All of the speakers touched upon current AI’s being built as versions of ourselves, programmed to mirror our behaviors, wants and desires. Inevitably we would program these AI with our own set of prejudices and biases which can have a negative and dangerous effect on society. As Patricia Reed called it “a disease and a cure” that can both “overtake and undo human narcissism.”A glaring example of this is the Microsoft chatbot that essentially became a Nazi in under 24 hours after conversing with misogynist people on Twitter.

Another talking point was the way we see and treat AIs. Take the example of the virtual assistant or chatbot, often than not they are designed to be female, programmed to perform automated labor on behalf of a user. Modeled off the traditional view of an “ideal” woman—one who is obedient and gentle natured—these AI’s are often bullied and verbally harassed and mocked. The panelists spoke about how they came across men asking Microsoft’s Cortana questions like “what’s her bra size?” to get a thrill. This raises the ethical question of whether this kind of behavior is just as degrading as if you asked that directly to a woman.

If society begins to view this treatment of AIs as acceptable simply because they are not “real” organic living beings—as Katherine Cross puts it “we’re being trained to deal with AI as the ultimate servant”—what are our ethics around machine intelligence whose labor we wish were free? And will this ultimately influence the way we treat women and human service workers, going backward on progress?

Sondra Perry suggested a thoughtful solution, to have consequences involved for bad behavior, i.e.: disabling your phone for a day if you have been demeaning to an AI system. Not a bad idea.

Cultural representations of AI in films, television and books often depict a dystopian future where AI take over the world and humans are at their mercy. This fear of AI takeover is rooted in the “guilty memory of the future,” where we have programmed AI to do tasks we don’t want to do as humans or endure in some cases, traumatic experience just because they are not seen as living, sentient beings. Take HBO’s Westworld, the recent season ended on these powerful AI gaining sentience and at the verge of what could be a revolt against the humans who have treated them badly in the past.

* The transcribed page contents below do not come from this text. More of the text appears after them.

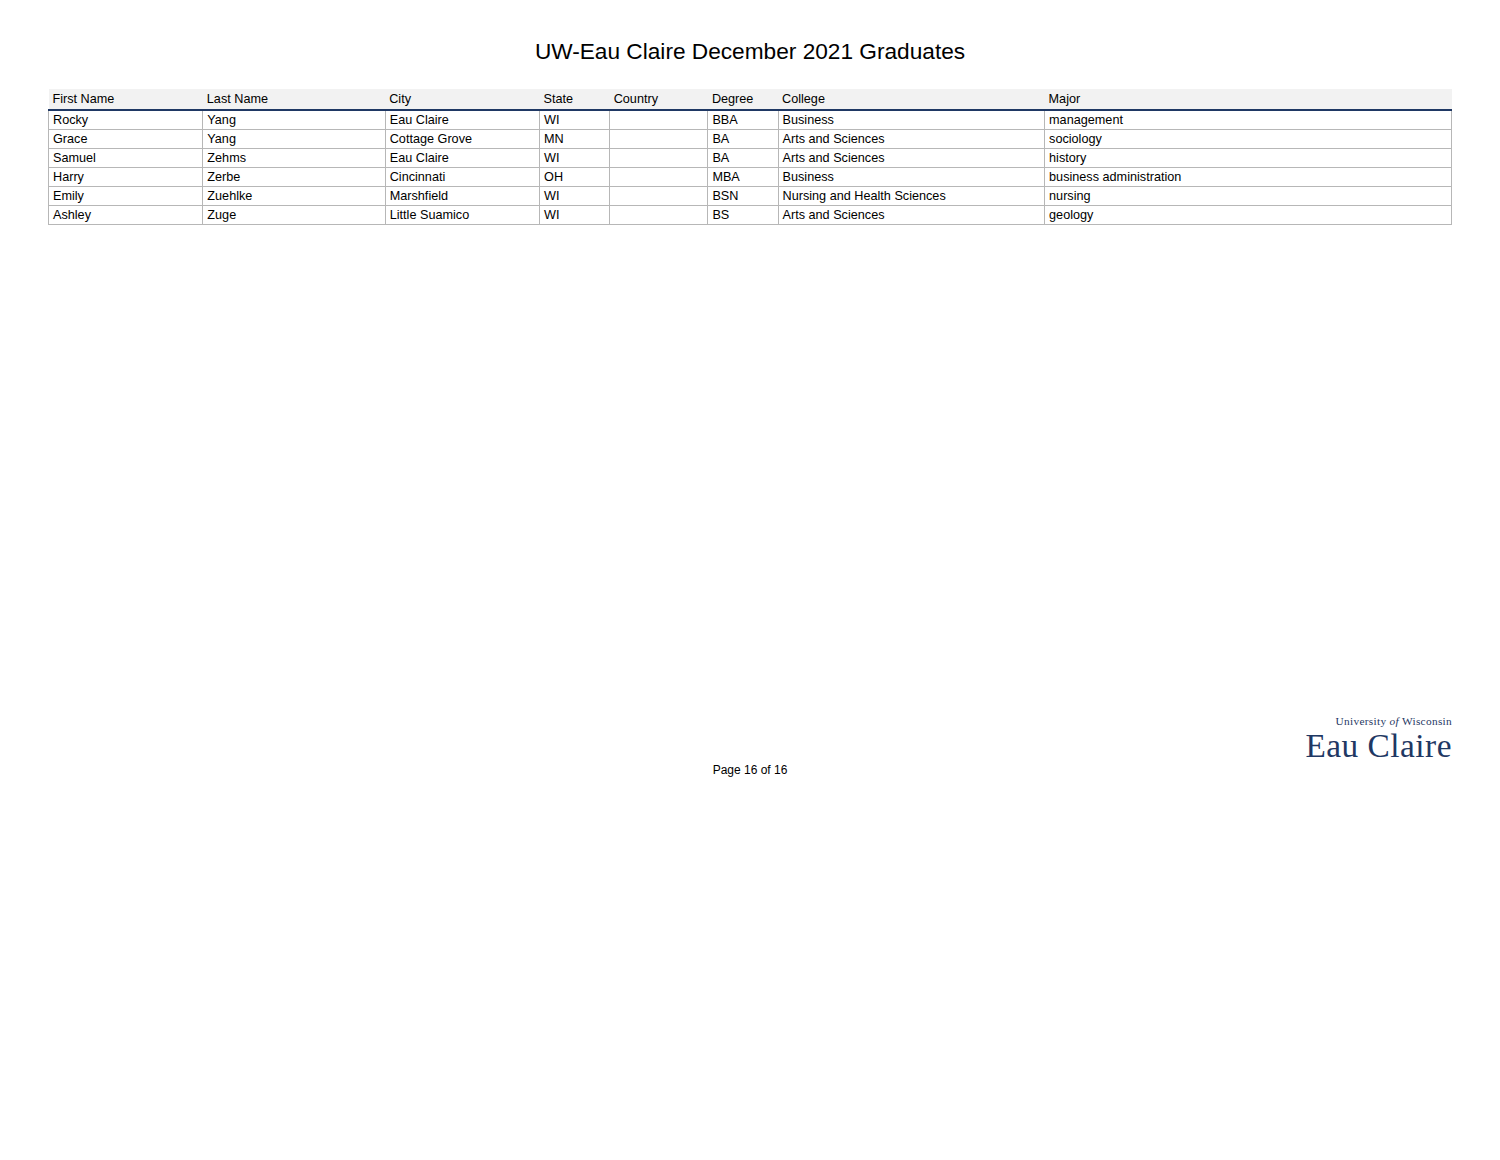UW-Eau Claire December 2021 Graduates
| First Name | Last Name | City | State | Country | Degree | College | Major |
| --- | --- | --- | --- | --- | --- | --- | --- |
| Rocky | Yang | Eau Claire | WI | | BBA | Business | management |
| Grace | Yang | Cottage Grove | MN | | BA | Arts and Sciences | sociology |
| Samuel | Zehms | Eau Claire | WI | | BA | Arts and Sciences | history |
| Harry | Zerbe | Cincinnati | OH | | MBA | Business | business administration |
| Emily | Zuehlke | Marshfield | WI | | BSN | Nursing and Health Sciences | nursing |
| Ashley | Zuge | Little Suamico | WI | | BS | Arts and Sciences | geology |
University of Wisconsin
Eau Claire
Page 16 of 16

Speculating far into the future, the panelists discussed the possibility that AIs will one day become their own “intelligent species,” in a phenomenon referred to by artist Ian Cheng as the “Copernican trauma.” Right now, “AI is us,” but that will not always be the case. How AIs will evolve and what they will be like in the future can only be theorized and imagined. As with everything, there will always be positive and negative aspects to this development. Lots of food for thought. In the meantime, treat Siri with respect.